**Given problem**: Duplicate every text line in the material below verbatim, omitting the pictures from your output.

* BEGIN Data *

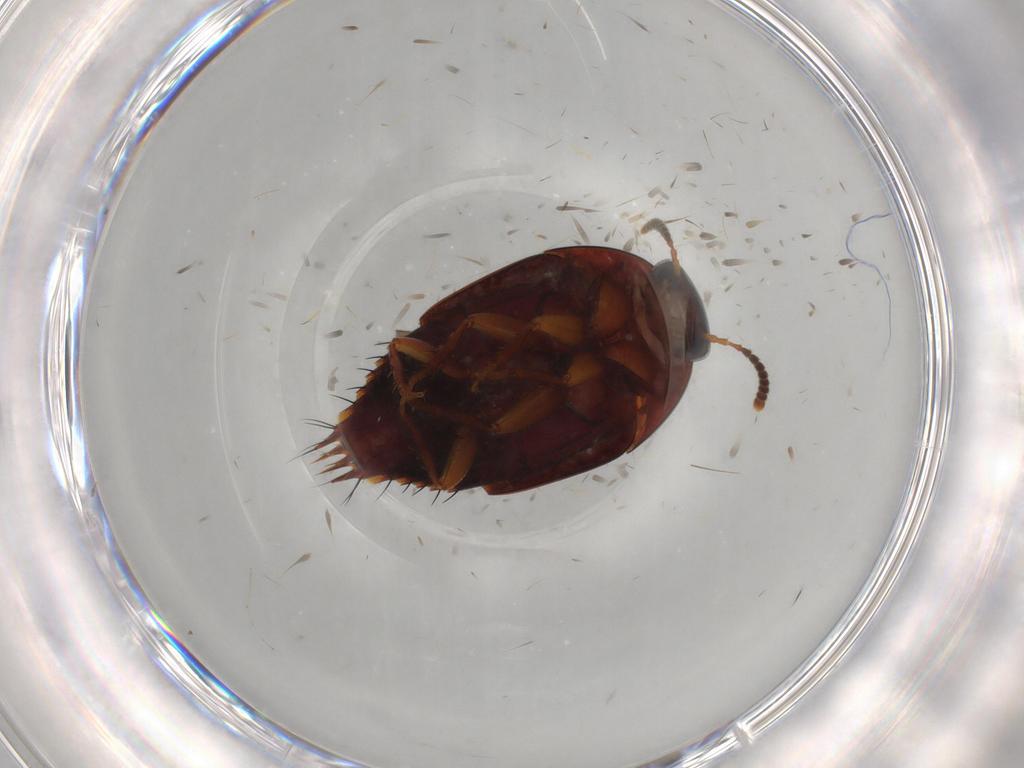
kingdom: Animalia
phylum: Arthropoda
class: Insecta
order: Coleoptera
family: Staphylinidae
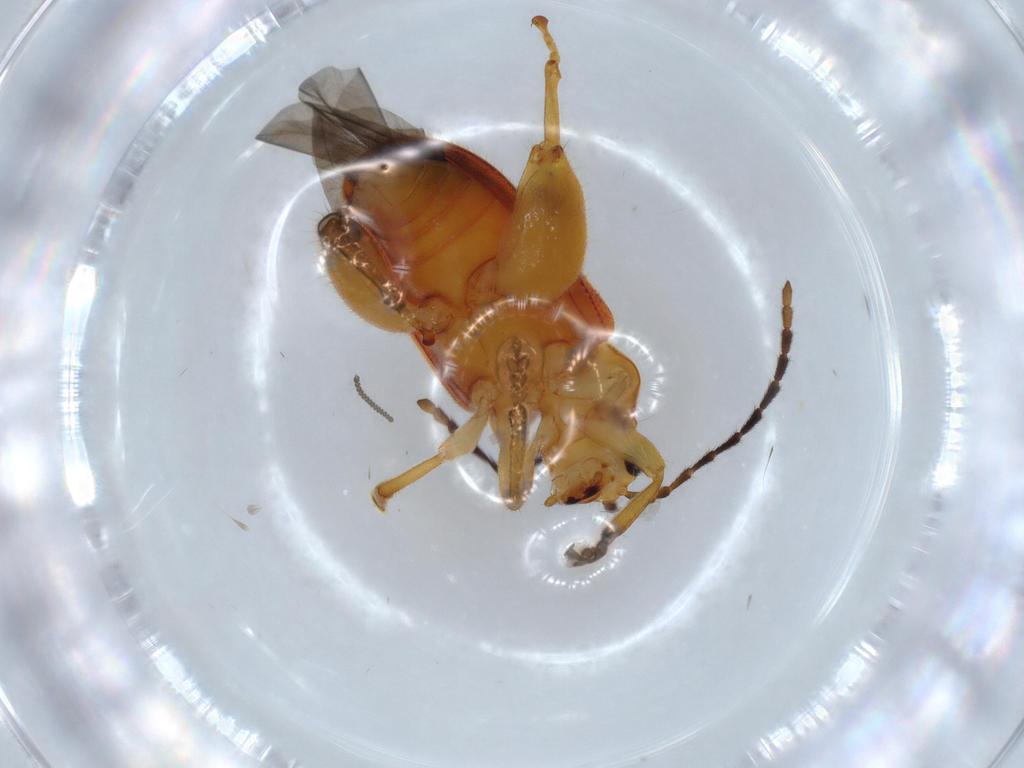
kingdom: Animalia
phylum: Arthropoda
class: Insecta
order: Coleoptera
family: Chrysomelidae
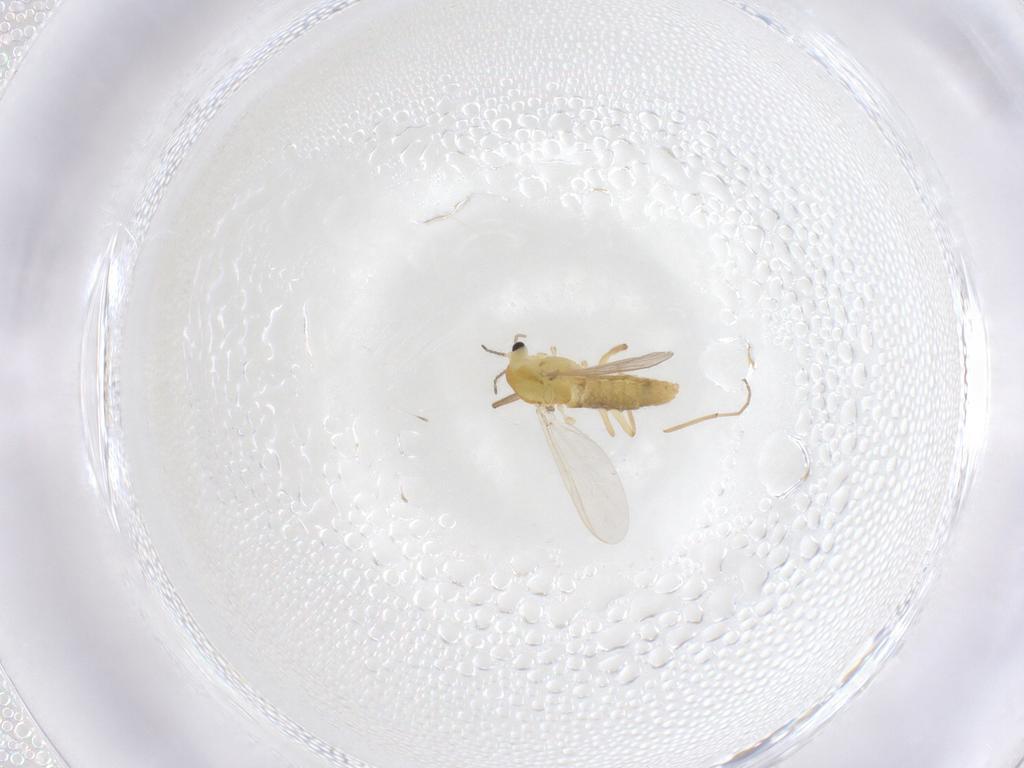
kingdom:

* END Data *

**Solution to the exercise**:
kingdom: Animalia
phylum: Arthropoda
class: Insecta
order: Coleoptera
family: Staphylinidae
kingdom: Animalia
phylum: Arthropoda
class: Insecta
order: Coleoptera
family: Chrysomelidae
kingdom:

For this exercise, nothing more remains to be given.